Yeah I have some practicing to do after getting used to a less capable machine.

Can I keep my handle and just do away with the basket and plastic valve for one of these? http://www.a1coffee.co.uk/gbu0-prodshow/PART3507.html

Another Q!- Note the 2 shots are different amounts, I presume that's a tamping error?


----------



## tribs (Feb 21, 2012)

NickZaskar said:


> Yeah I have some practicing to do after getting used to a less capable machine.
> 
> Can I keep my handle and just do away with the basket and plastic valve for one of these? http://www.a1coffee.co.uk/gbu0-prodshow/PART3507.html
> 
> Another Q!- Note the 2 shots are different amounts, I presume that's a tamping error?


Could be a tamping error or machine isn't quite level.

Judging by the colour of your crema (too light), your shot looks to be under-extracted.

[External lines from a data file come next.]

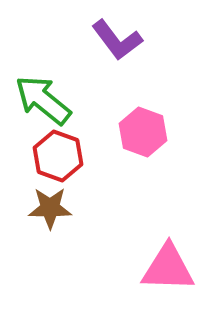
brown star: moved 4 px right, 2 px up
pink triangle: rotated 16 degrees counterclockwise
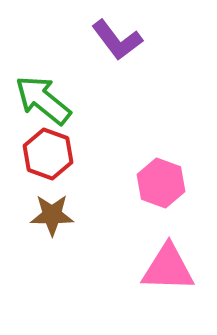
pink hexagon: moved 18 px right, 51 px down
red hexagon: moved 10 px left, 2 px up
brown star: moved 2 px right, 7 px down
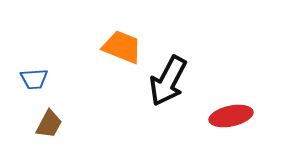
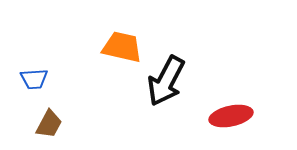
orange trapezoid: rotated 9 degrees counterclockwise
black arrow: moved 2 px left
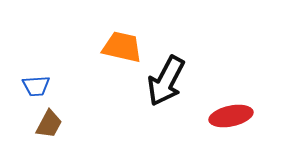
blue trapezoid: moved 2 px right, 7 px down
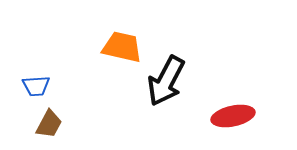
red ellipse: moved 2 px right
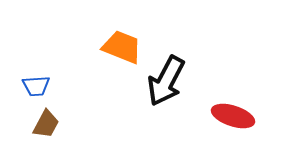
orange trapezoid: rotated 9 degrees clockwise
red ellipse: rotated 30 degrees clockwise
brown trapezoid: moved 3 px left
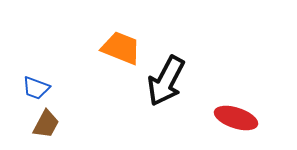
orange trapezoid: moved 1 px left, 1 px down
blue trapezoid: moved 2 px down; rotated 24 degrees clockwise
red ellipse: moved 3 px right, 2 px down
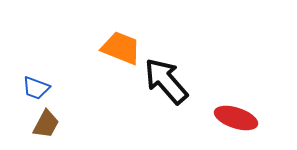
black arrow: rotated 111 degrees clockwise
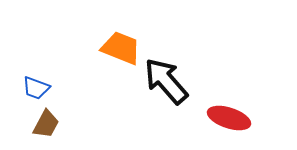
red ellipse: moved 7 px left
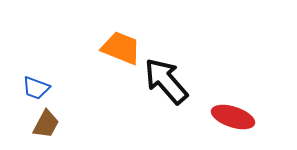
red ellipse: moved 4 px right, 1 px up
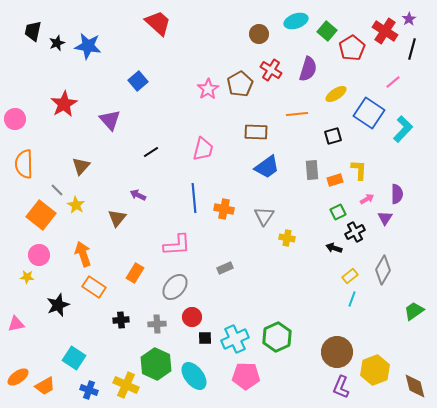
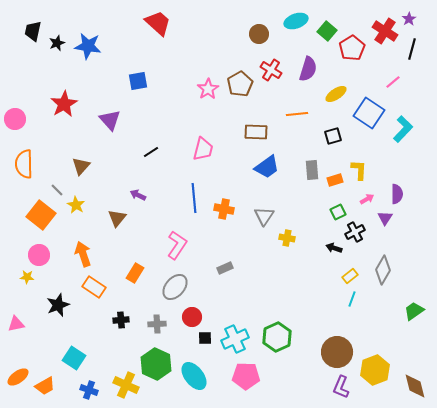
blue square at (138, 81): rotated 30 degrees clockwise
pink L-shape at (177, 245): rotated 52 degrees counterclockwise
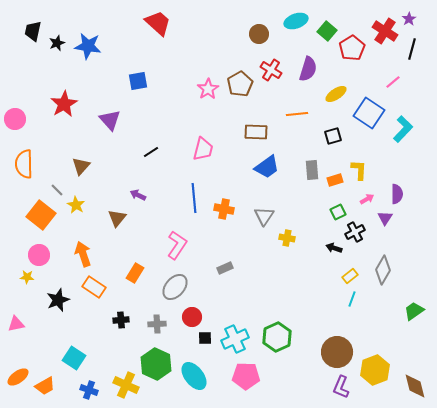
black star at (58, 305): moved 5 px up
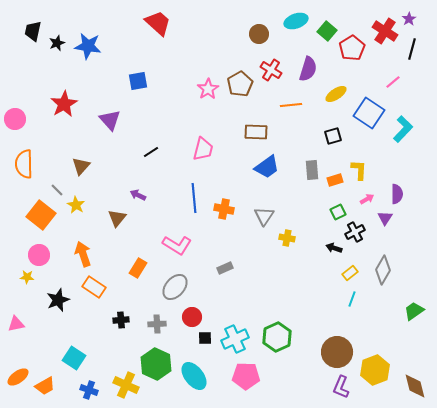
orange line at (297, 114): moved 6 px left, 9 px up
pink L-shape at (177, 245): rotated 88 degrees clockwise
orange rectangle at (135, 273): moved 3 px right, 5 px up
yellow rectangle at (350, 276): moved 3 px up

You possibly have ground too coarse. The pressurised basket will slow the shot down, although still a bit too fast IMO. A normal basket will allow you to see if you have the grind right as you should be getting under twice the amount of coffee to grounds by weight e.g. 18g in 30g out in around 30 seconds. If you don't have scales, I would expect to get approx half the amount you have in the pictures. Also, get some scales (~£5 on ebay)

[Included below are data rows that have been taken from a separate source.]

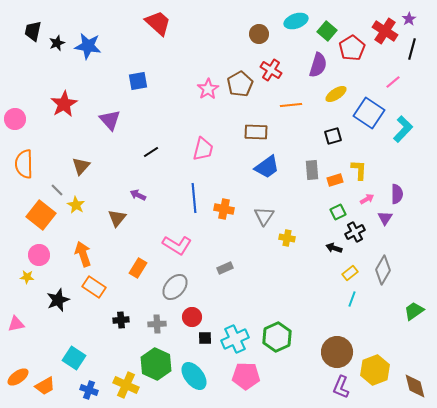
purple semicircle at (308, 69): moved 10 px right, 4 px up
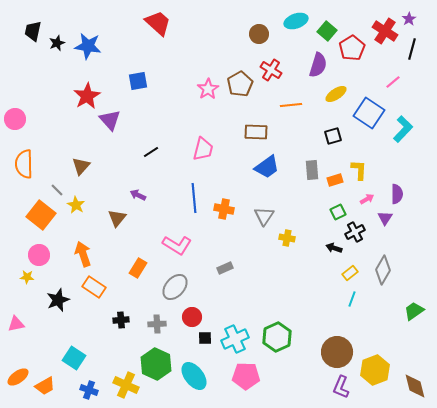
red star at (64, 104): moved 23 px right, 8 px up
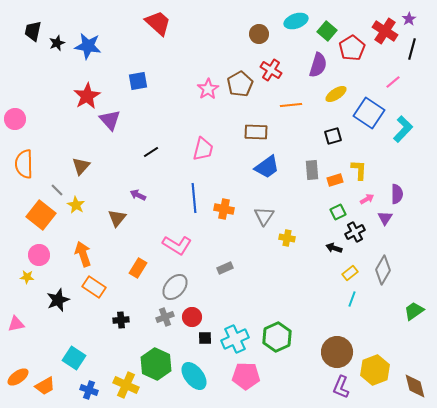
gray cross at (157, 324): moved 8 px right, 7 px up; rotated 18 degrees counterclockwise
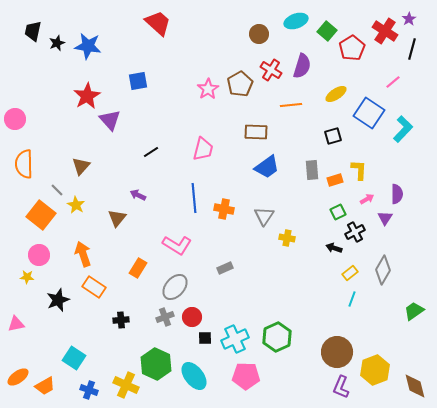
purple semicircle at (318, 65): moved 16 px left, 1 px down
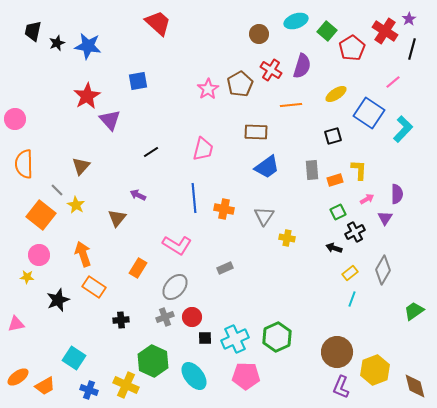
green hexagon at (156, 364): moved 3 px left, 3 px up
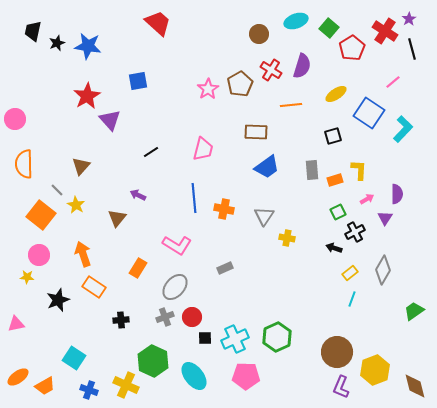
green square at (327, 31): moved 2 px right, 3 px up
black line at (412, 49): rotated 30 degrees counterclockwise
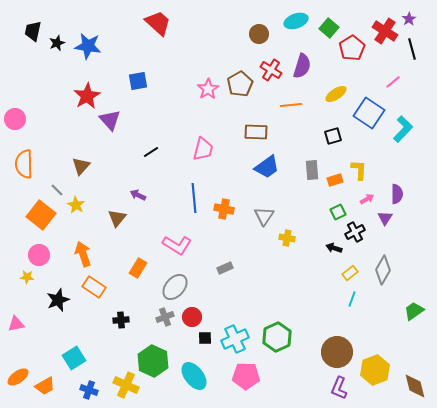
cyan square at (74, 358): rotated 25 degrees clockwise
purple L-shape at (341, 387): moved 2 px left, 1 px down
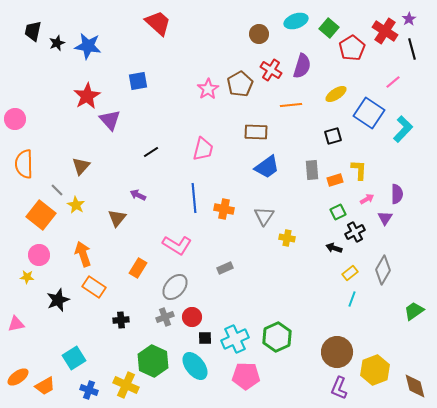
cyan ellipse at (194, 376): moved 1 px right, 10 px up
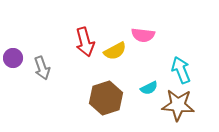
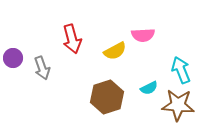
pink semicircle: rotated 10 degrees counterclockwise
red arrow: moved 13 px left, 3 px up
brown hexagon: moved 1 px right, 1 px up
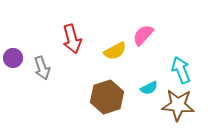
pink semicircle: rotated 135 degrees clockwise
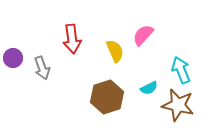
red arrow: rotated 8 degrees clockwise
yellow semicircle: rotated 85 degrees counterclockwise
brown star: rotated 8 degrees clockwise
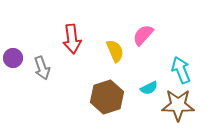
brown star: rotated 12 degrees counterclockwise
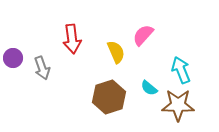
yellow semicircle: moved 1 px right, 1 px down
cyan semicircle: rotated 66 degrees clockwise
brown hexagon: moved 2 px right
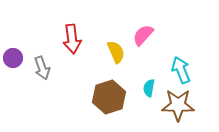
cyan semicircle: rotated 60 degrees clockwise
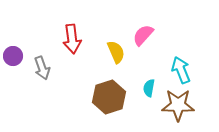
purple circle: moved 2 px up
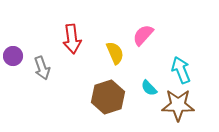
yellow semicircle: moved 1 px left, 1 px down
cyan semicircle: rotated 54 degrees counterclockwise
brown hexagon: moved 1 px left
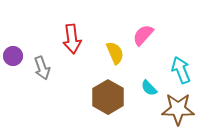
brown hexagon: rotated 12 degrees counterclockwise
brown star: moved 4 px down
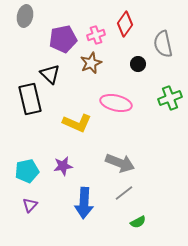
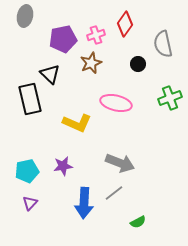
gray line: moved 10 px left
purple triangle: moved 2 px up
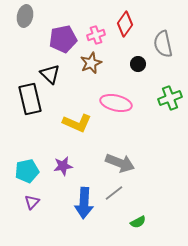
purple triangle: moved 2 px right, 1 px up
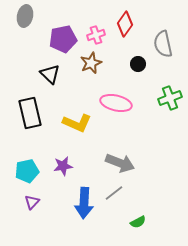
black rectangle: moved 14 px down
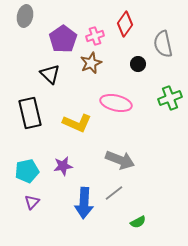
pink cross: moved 1 px left, 1 px down
purple pentagon: rotated 24 degrees counterclockwise
gray arrow: moved 3 px up
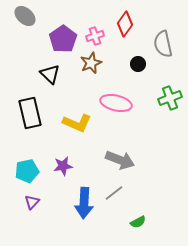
gray ellipse: rotated 60 degrees counterclockwise
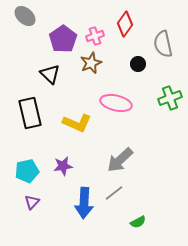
gray arrow: rotated 116 degrees clockwise
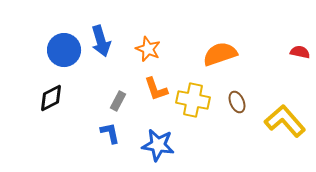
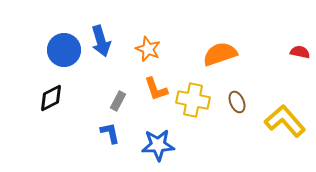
blue star: rotated 12 degrees counterclockwise
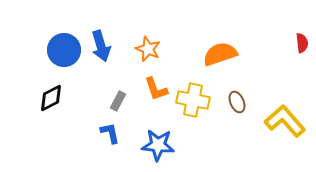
blue arrow: moved 5 px down
red semicircle: moved 2 px right, 9 px up; rotated 72 degrees clockwise
blue star: rotated 8 degrees clockwise
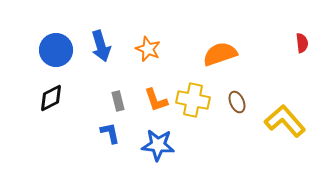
blue circle: moved 8 px left
orange L-shape: moved 11 px down
gray rectangle: rotated 42 degrees counterclockwise
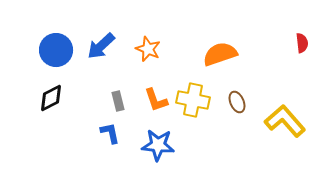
blue arrow: rotated 64 degrees clockwise
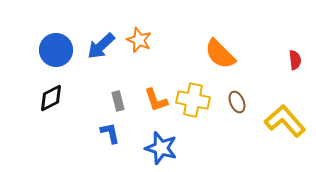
red semicircle: moved 7 px left, 17 px down
orange star: moved 9 px left, 9 px up
orange semicircle: rotated 116 degrees counterclockwise
blue star: moved 3 px right, 3 px down; rotated 12 degrees clockwise
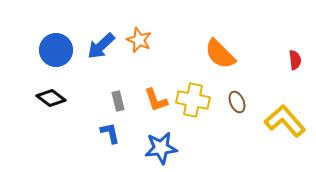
black diamond: rotated 64 degrees clockwise
blue star: rotated 24 degrees counterclockwise
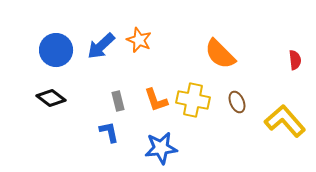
blue L-shape: moved 1 px left, 1 px up
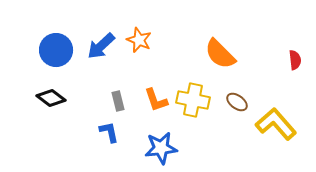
brown ellipse: rotated 30 degrees counterclockwise
yellow L-shape: moved 9 px left, 3 px down
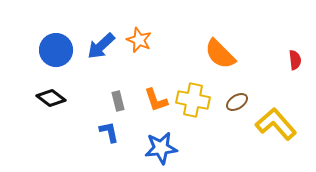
brown ellipse: rotated 70 degrees counterclockwise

The basket you have linked to will definitely be an improvement and yes just replace for the current basket and black plastic valve.


----------



## NickZaskar (Nov 23, 2008)

Thanks for the confirmation tribs. I thought it was too light and to be honest, not very tasty!

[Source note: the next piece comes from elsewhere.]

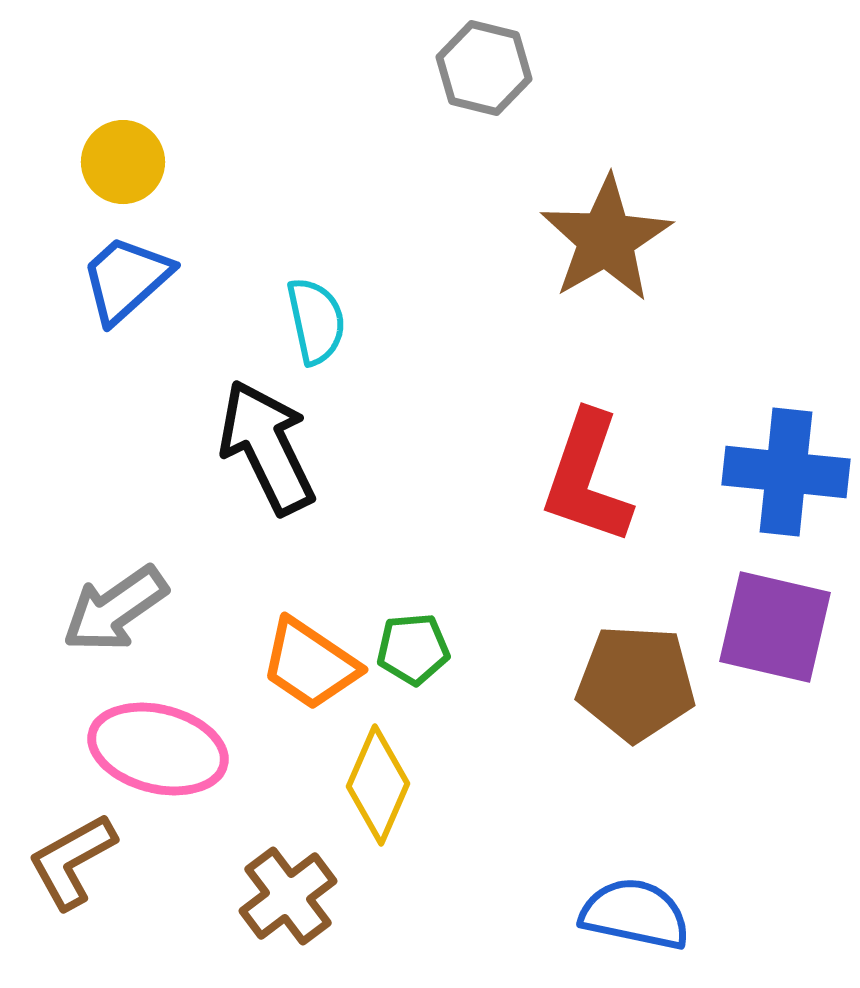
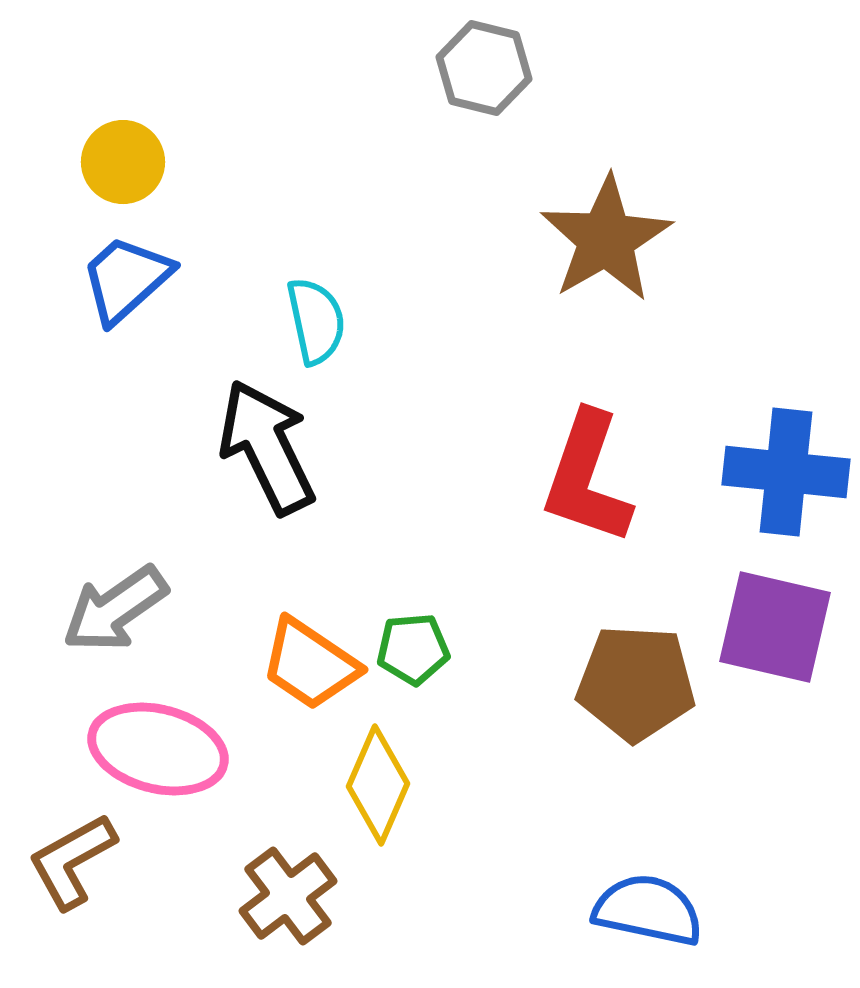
blue semicircle: moved 13 px right, 4 px up
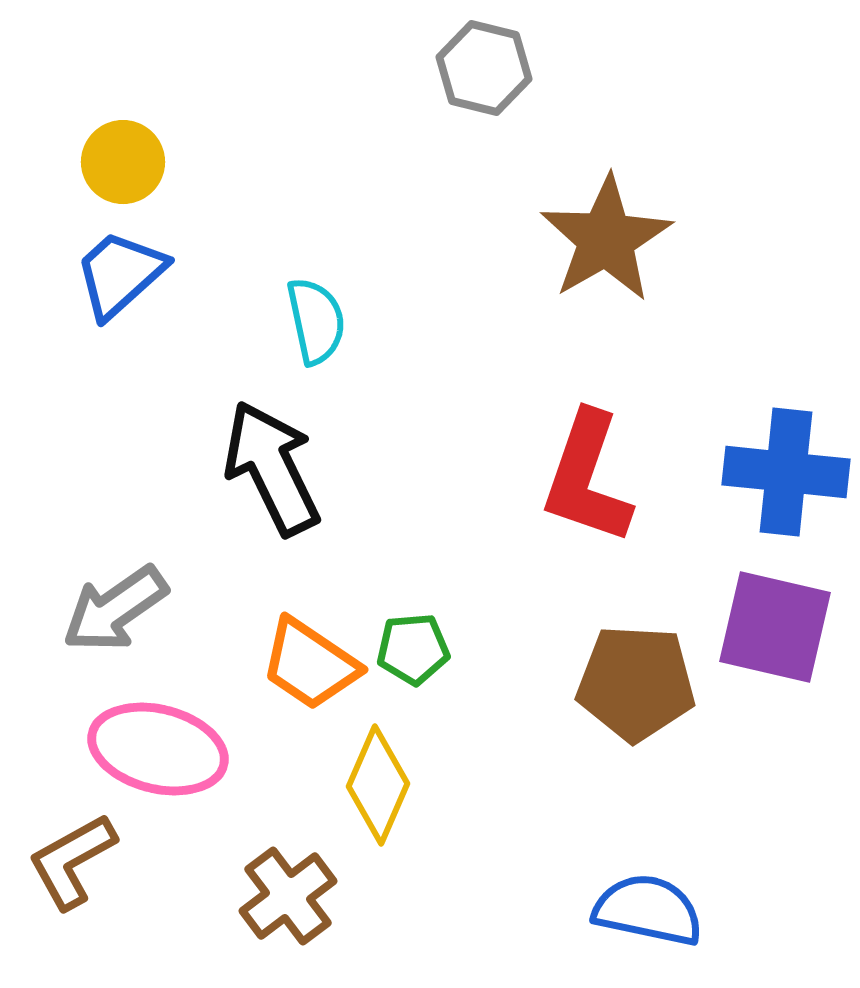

I read everywhere 14g, 1oz, 22-25 seconds, you say 18g, 30 seconds. I do have scales and was doing 14g but the basket looked quite empty! I did do a finer grind and looked darker in around 30 secs, but thought it was too slow. I will try again tomorrow!


----------



## aaronb (Nov 16, 2012)

14g in? seems a little light to me, for a double try 15.5g as a starting point.


----------



## NickZaskar (Nov 23, 2008)

Me too, I used to use 2 scoops on the Gaggia evolution. 14g didn't seem a lot in the basket. Here is where I got 14g from http://www.happydonkey.co.uk/dosegrinders.html


----------



## tribs (Feb 21, 2012)

NickZaskar said:


> Thanks for the confirmation tribs. I thought it was too light and to be honest, not very tasty!
> 
> I read everywhere 14g, 1oz, 22-25 seconds, you say 18g, 30 seconds. I do have scales and was doing 14g but the basket looked quite empty! I did do a finer grind and looked darker in around 30 secs, but thought it was too slow. I will try again tomorrow!


14g > 1oz, 22-25secs is probably fine but don't you have 2 x 1oz?

18g was just an example. I used 18g because I use a 18 VST basket that is specifically designed for that dose. The standard gaggia's are probably meant to be used with 14g which is the traditional double dose. Try and use one glass and weigh the amount you get out. Aim for around 1.6 times the weight of the dose. Anything above 22secs should be ok. Whatever you find tastes best.


----------



## NickZaskar (Nov 23, 2008)

Maybe I'm getting confused, the way I thought it meant was single shot=1oz so double shot=2oz which is why I did 2 x 1oz from the double spout?


----------